A gente tá numa CPI que o maior problema que a gente tem é a abundância de prova. O risco que a gente tem é de ter provas demais e não caber no escopo da CPI — avalia o criador do Tesoureiros do Jair (@tesoureiros), que supera 126 mil seguidores no Twitter — Eu considero que, na pior das hipóteses, só o levantamento dessas informações já está gerando gerar desgaste político. Pelo menos nas redes sociais, o debate era muito comum ser pautado pelos absurdos que Jair Bolsonaro falava. Hoje em dia, as falas são mais pautadas pelas denúncias contra o governo — finalizou.
Para a pessoa por trás do @jairmearrependi, o debate provocado nas redes se alia ao discurso das ruas, a exemplo das manifestações contra o governo e a favor da democracia realizadas em 29 de maio e em 19 de junho:
A rua e as redes se complementam, até porque a disputa que a gente tem atualmente não é da rua. É uma disputa de narrativas. Até o início da CPI, os bolsonaristas dominavam o Twitter. Eles pautavam o assunto do dia e a esquerda só combatia. No fim das contas, pela primeira vez em muito tempo, a internet de quem pauta política
Para Tesoureiros, há uma inversão de pauta nas redes sociais:
Na pior das hipóteses, só o levantamento dessas informações já está gerando gerar desgaste político. Pelo menos nas redes sociais, o debate era muito comum ser pautado pelos absurdos que Jair Bolsonaro falava. Hoje em dia, as falas são mais pautadas pelas denúncias contra o governo.
União de forças
Os perfis construíram o que pode ser chamado de um grupo de trabalho e chegam até a trocar materiais. Com linguagem clara, conseguem atrair diferentes públicos e aproximá-los do que acontece na comissão.

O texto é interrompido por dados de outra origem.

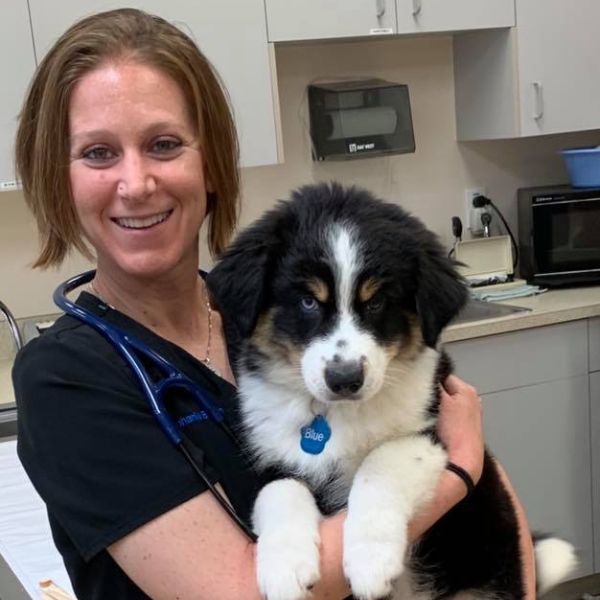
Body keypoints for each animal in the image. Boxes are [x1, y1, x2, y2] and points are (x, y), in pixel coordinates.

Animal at [207, 183, 576, 600]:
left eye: (377, 302)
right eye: (307, 301)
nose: (345, 378)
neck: (338, 415)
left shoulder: (430, 432)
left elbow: (379, 463)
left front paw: (370, 561)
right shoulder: (274, 456)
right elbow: (279, 493)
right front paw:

Uma das necessidades que a gente percebeu também é que o público precisava se sentir dentro da CPI, porque a pandemia já estava dentro das casas — conta um dos integrantes do Desmentindo Bolsonaro (@desmentindobozo), com 210 mil seguidores.

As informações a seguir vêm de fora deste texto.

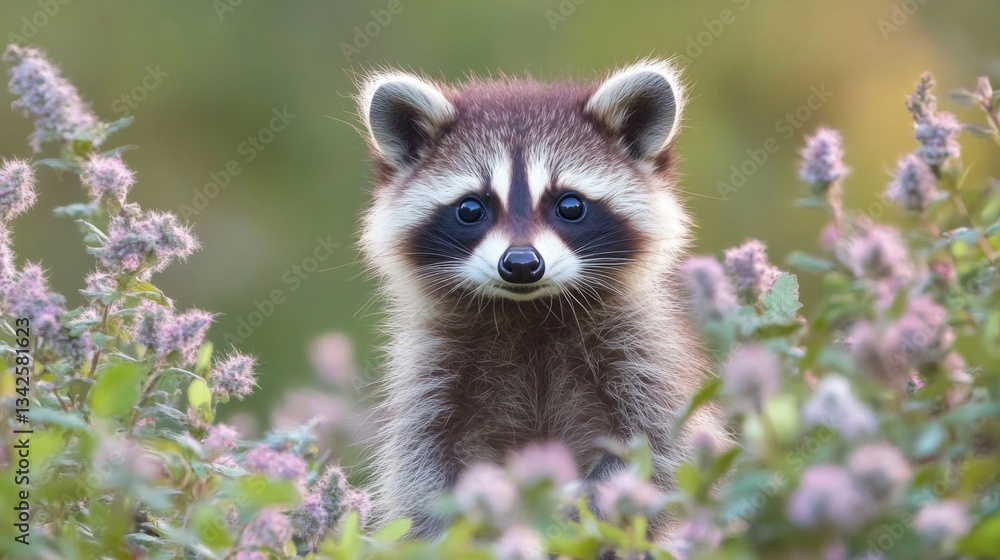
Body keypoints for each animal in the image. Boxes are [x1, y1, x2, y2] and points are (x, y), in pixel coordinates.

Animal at [355, 60, 727, 539]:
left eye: (570, 206)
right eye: (471, 208)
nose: (520, 264)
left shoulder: (644, 351)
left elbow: (658, 447)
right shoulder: (432, 367)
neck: (529, 309)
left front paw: (583, 517)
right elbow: (422, 464)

O trabalho desenvolvido pela dupla, formada por profissionais da comunicação e da informática, inclui sequências de tuítes — o chamado fio, como o termo original “thread”, em inglês, é traduzido — que explicam quem são os depoentes de cada dia e checagem de informações ditas durante a comissão. Ambos se dividem em turnos durante cada oitivas, além de organizar conteúdo previamente.
Entre pesquisas e edição de vídeo, a gente passa em torno de 4 a 5 horas por dia (para publicar um vídeo), porque a gente faz uma checagem de informações — complementa.

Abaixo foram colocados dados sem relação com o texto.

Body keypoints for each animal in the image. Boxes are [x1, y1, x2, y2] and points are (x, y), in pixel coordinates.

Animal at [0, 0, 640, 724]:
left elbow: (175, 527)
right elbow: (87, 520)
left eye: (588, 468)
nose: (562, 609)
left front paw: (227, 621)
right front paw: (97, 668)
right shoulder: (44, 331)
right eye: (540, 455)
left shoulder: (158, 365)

Perfil mais recente do grupo, o Camarote da CPI (@camarotedacpi) é formado por uma pequena equipe de jornalistas, advogados, cientistas e professores de diversos estados e alinhamentos políticos, contam.
De abril, quando foi criado, até agora, já são 78,4 mil seguidores no Twitter. Além de acompanhar os depoimentos, a curadoria de notícias e a depuração de artigos científicos — sobretudo acerca do tratamento precoce e das vacinas — fazem parte da rotina, planejada num grupo do Telegram. O que nós percebemos foram duas situações. A primeira, o fato de haver a colaboração de contas anônimas na internet com os senadores. O fato de os senadores interagirem tanto com o Tesoureiros do Jair, Jair me Arrependi, Bolso Regrets… e, mais tarde, também com o Camarote da CPI, atraíram grande público. Outro fenômeno é a linguagem: nós usamos linguagem muito acessível, então nós conseguimos diferentes públicos. Nós tempos seguidores muito jovens, adolescentes, no início da idade adulta, mas também os mais velhos.